Along with the modern political signifance this is also a period #METOO story told with compassion. The scene when she is preparing for her marriage to Rhodes, only to be confronted with the first wife, is heartbreaking stuff

"... he thinks he has to take a bite out of every broad he comes across. Then he calls them a tramp, drops them, and there's all sort of psycho something-or-other, you know. I caught him red-handed with my best girlfriend. He broke my jaw."

Shortly after this Rhodes appears from a trip to Mexico with a completely different wife (played by a very young Lee Remick, yet another star making performance)



Walter Matthau fans should definitely check out what is effectively his his star maker role as Mel Miller, an initially mild mannered writer for Rhodes who comes to see him for what he is and hate him with everyone else. The loathing initialy includes himself, for not being yet another Alpha Male in Rhode's pack of jackals. As he unloads to Neal's character;

"Didn't you know? All mild men are vicious. They hate themselves for being mild, and they hate the windy extroverts whose violence seems to have a strange attraction for nice girls."

Mocked for his education as “Vanderbilt ‘44” by Rhodes, he eventually gets to deliver a delicious coup de gras.



But it's Andy Griffith's Lonesome Rhodes who will haunt you afterwards. On his journey towards "Secretary for National Morale" he utters a whole series of quotes which would thrill a MAGA crowd.
There is a whole internet industry drawing current political significance from this movie.

How Andy Griffith And Elia Kazan Predicted Donald Trump’s Rise (And Fall?) Way Back In 1957’s ‘A Face In The Crowd’

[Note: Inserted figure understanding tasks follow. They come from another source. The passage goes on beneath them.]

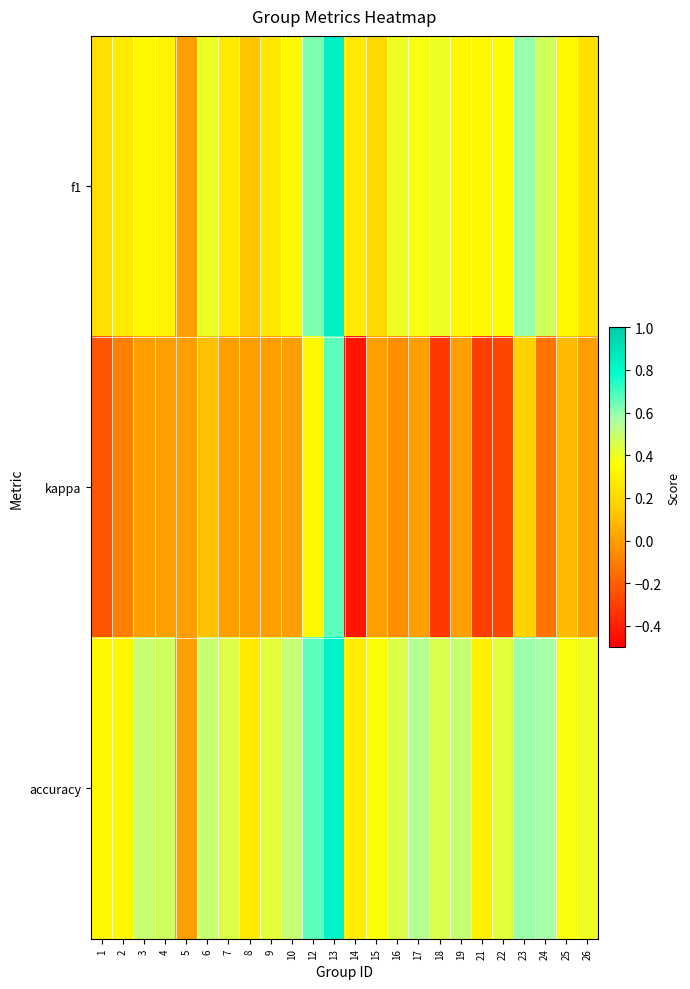

Reading left to right, what are all the values shown in this chart?

f1: 1=0.2	2=0.3	3=0.3	4=0.3	5=0.0	6=0.4	7=0.3	8=0.1	9=0.3	10=0.3	12=0.6	13=0.8	14=0.3	15=0.2	16=0.4	17=0.4	18=0.4	19=0.3	21=0.3	22=0.3	23=0.6	24=0.5	25=0.3	26=0.2
kappa: 1=-0.2	2=-0.1	3=0.0	4=0.0	5=0.0	6=0.1	7=0.0	8=0.0	9=0.0	10=0.0	12=0.3	13=0.7	14=-0.4	15=0.0	16=-0.0	17=0.0	18=-0.3	19=0.0	21=-0.3	22=-0.3	23=0.2	24=-0.1	25=0.1	26=0.0
accuracy: 1=0.3	2=0.3	3=0.5	4=0.5	5=0.0	6=0.5	7=0.4	8=0.3	9=0.4	10=0.5	12=0.7	13=0.8	14=0.3	15=0.4	16=0.4	17=0.5	18=0.5	19=0.5	21=0.3	22=0.4	23=0.6	24=0.6	25=0.4	26=0.4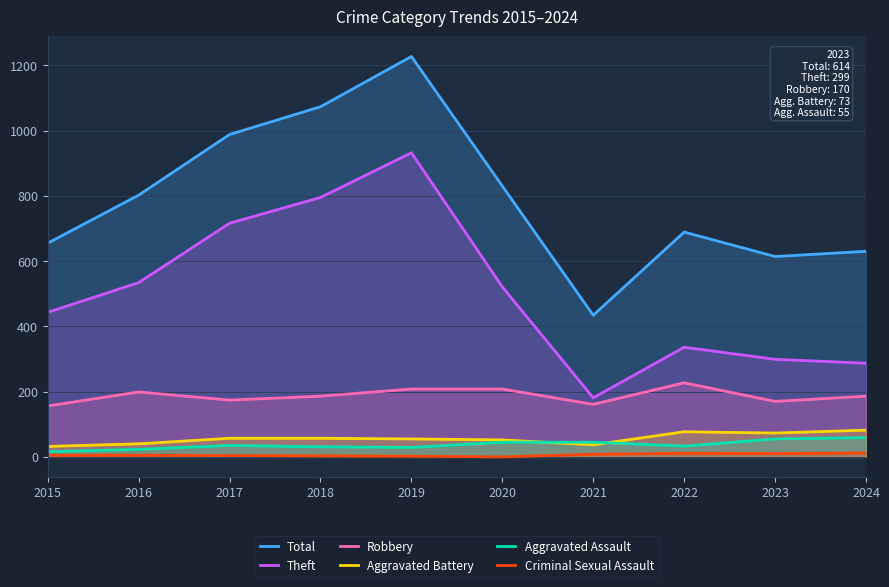

In Aggravated Battery, how many points are higher than both neighbors (excluding endpoints)?

1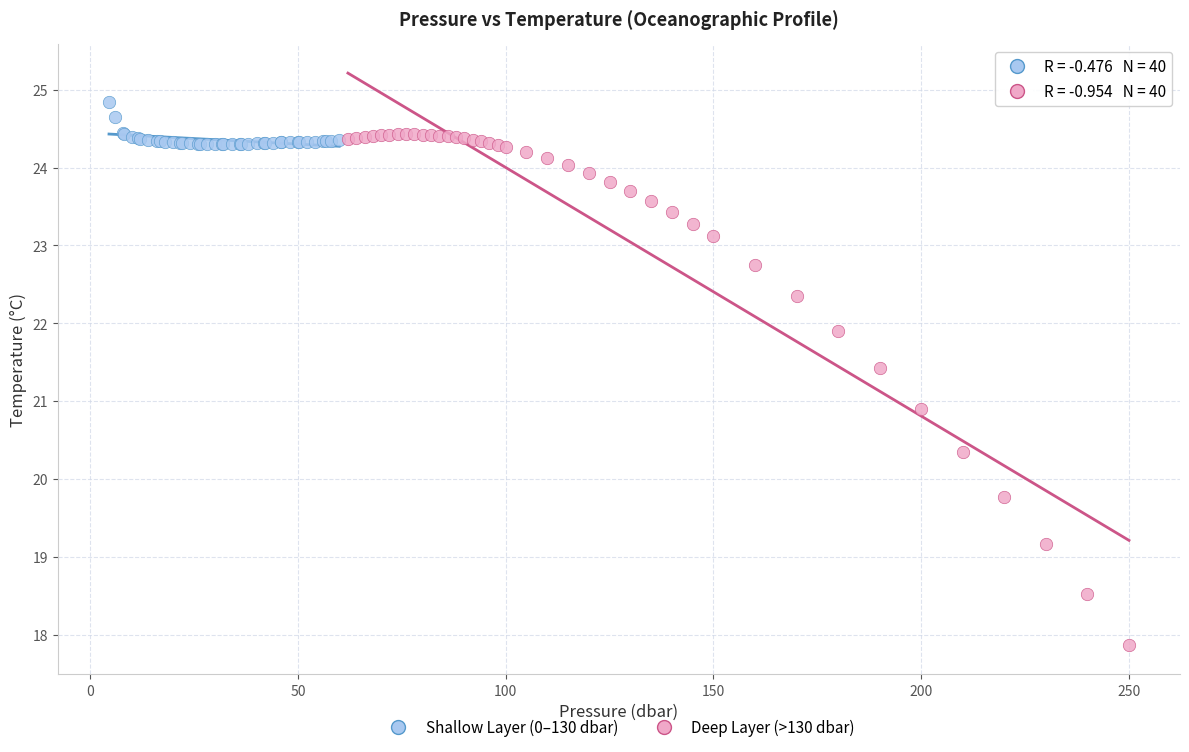

Which series contains the lowest Y value?

Deep Layer (>130 dbar)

The movie that foretold the rise of Donald Trump

Not even a movie as cynical as A Face In The Crowd could predict Donald Trump

But for all the apparent similarities personally I think we may have gone beyond a point where this great movie is predictive.

<SPOILER>


Rhodes is brought down by a recording. This is difficult to imagine currently. With the knowledge we have now, we know Rhode's supporters would laugh off any recording as Fake and any opposition as Lonesome Rhodes Derangement Syndrome.

But A Face in The Crowd does have one final moment of relevance in it's minor Twilight Zone twist. At the end Patricia Neal's character actually apologises to Rhodes, coming to realise that she is the originator of the problem, as the person who took him from deserved obscurity into the homes of the nation.

I've been saying for a while now, the real problem isn't with the scumbag opportunist. It's with his enablers.